This year’s Quad Play, Antigone, provides a moral critique on rulers.
Pride and its consequences are ever the hallmark of arrogant rulers, something as true today as when Sophocles wrote his tragedy Antigone, this year’s Quad Play. Sophocles focusses on the hubris of King Creon, whose self-centred decrees flout the moral laws of society, and ironically see him destroy the very things he seeks to preserve – his pride, his reputation, and his family.
This production, directed by Sharon Mulready and assisted by Alison Brunton, brought an austere clarity to the play’s themes. A particular feature was the nuance and variety of the role of the eleven-strong Chorus, well-led by Jeremy Bolton. The Chorus moved well, and revelled in the fresh language of Seamus Heaney’s recent translation.

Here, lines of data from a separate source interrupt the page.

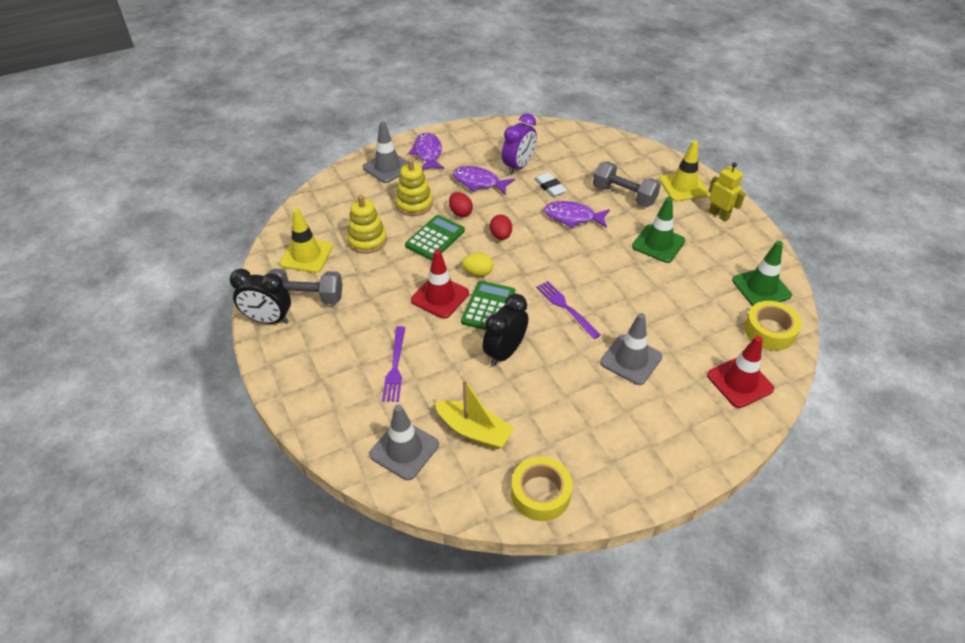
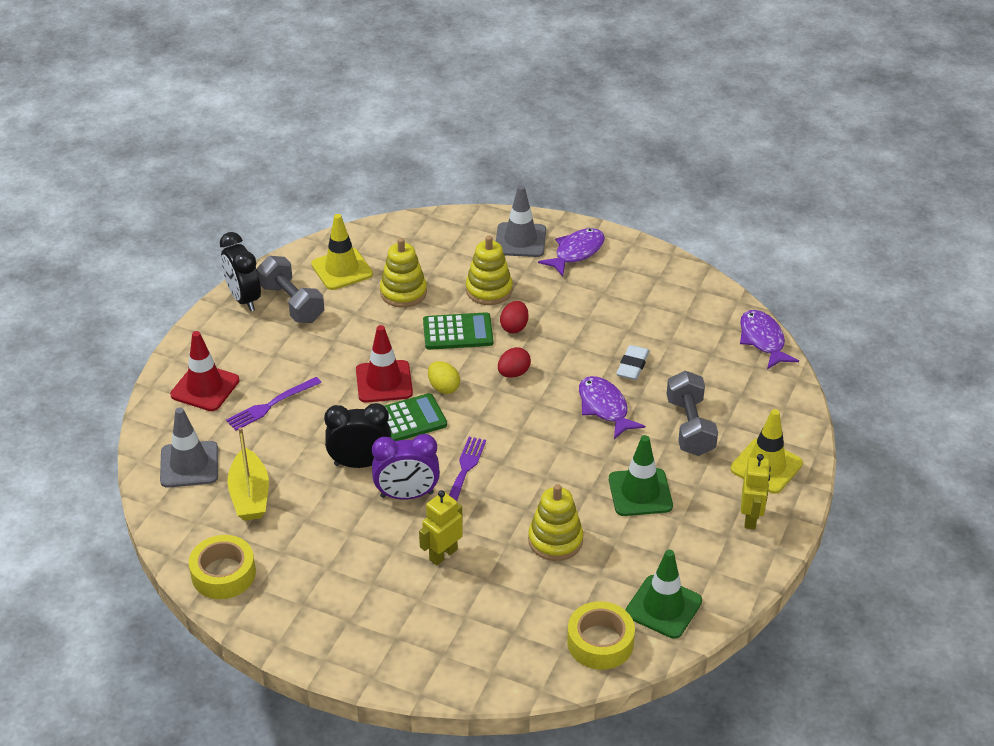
camera: 50 degrees right, 5 degrees down
purple fish [452,166,515,195] -> purple fish moved to [740,310,799,369]
purple clock [502,113,537,175] -> purple clock moved to [372,434,440,500]
grey traffic cone [600,313,662,385] -> yellow robot [419,490,463,565]
red traffic cone [707,336,774,408] -> red traffic cone moved to [170,331,239,411]
none -> yellow stacking toy [528,484,583,561]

Austin Haynes brought a steely and imperious strut to Creon’s hypocrisy, brooking no dissent as he vainly seeks to maintain authority. MGGS student, Kirriley Bonnett, was likewise single-minded in her portrayal of Antigone, the woman who fights for justice, heedless of the cost. George Black brought great moral authority to the role of Tiresias, the blind prophet who sees more clearly than the King, and makes him admits his faults.
This was a fine production at all levels, from the well-balanced acting, to the attractive and effective costuming, and the always professional back-stage craft. One can only reflect on what fodder Sophocles would have in today’s society for his moral critiques of rulers.